The National Association for Music Education Connect #11 standard asks students to consider how the experiences of a composer might be heard in a composition. In other words: How can music, without lyrics, be autobiographical? A famous example is Beethoven's Symphony No. 6, or Pastoral. Beethoven drew inspiration from long walks in the countryside. In the Pastoral, he sought to describe that inspiration, and even titled the movements as if they were chapters in a book: 1) Cheerful Feelings on Arrival in the Countryside,” 2) “Scene by the Brook,” 3) Merry Gathering of Country Folk,” 4) Thunder, Storm,” and 5) Shepherd’s Song After the Storm.” You can hear all by following the links.  The movements are represented below by five Smithsonian artworks. Students might match the pictures to the movements, or might choose their own pictures on this site. For info on these, click the pictures or the text box to the right of the rightmost picture.

Smithsonian Center for Learning and Digital Access

Picturing Musical Forms: AB and ABA

The National Association for Music Education General Music standard asks grades 6-8 to show familiarity with AB (binary) and ABA
(ternary) forms in composition. An example of a composition in AB form is the saraband.
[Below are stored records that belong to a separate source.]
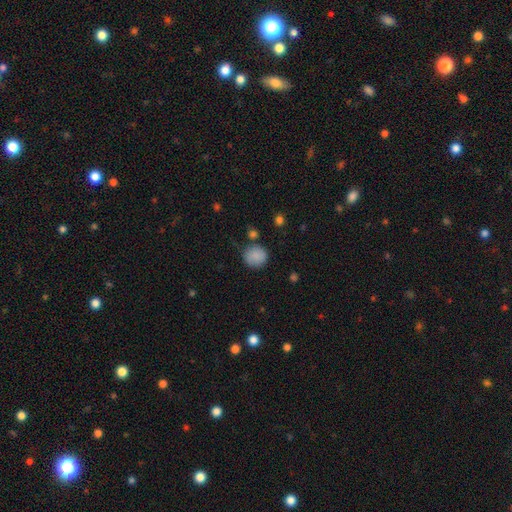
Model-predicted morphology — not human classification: Q: Smooth or featured?
A: smooth (85%); runner-up: star or artifact (8%)
Q: How rounded?
A: round (86%); runner-up: in between (13%)
Q: Merging?
A: none (74%); runner-up: minor disturbance (16%)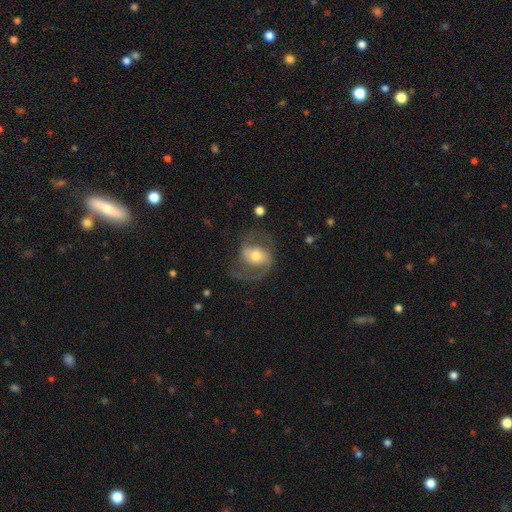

Commonly given examples of ABA are the
minuet and a certain kind of rondo. Below are three Smithsonian objects that might help students imagine those forms. The first
first is a print titled Sarabande. The second is a 1920s Viennese textile design called Menuett (Minuet).  The third is a painting titled
Rondo. Show the works toillustrate a discussion of the musical forms. Or, after a discussion, work together to deduce which of the pictures
is the "saraband," which the "minuet," and which the "rondo." For a few thoughts, see READ MORE or click the text box ↙or the pictures.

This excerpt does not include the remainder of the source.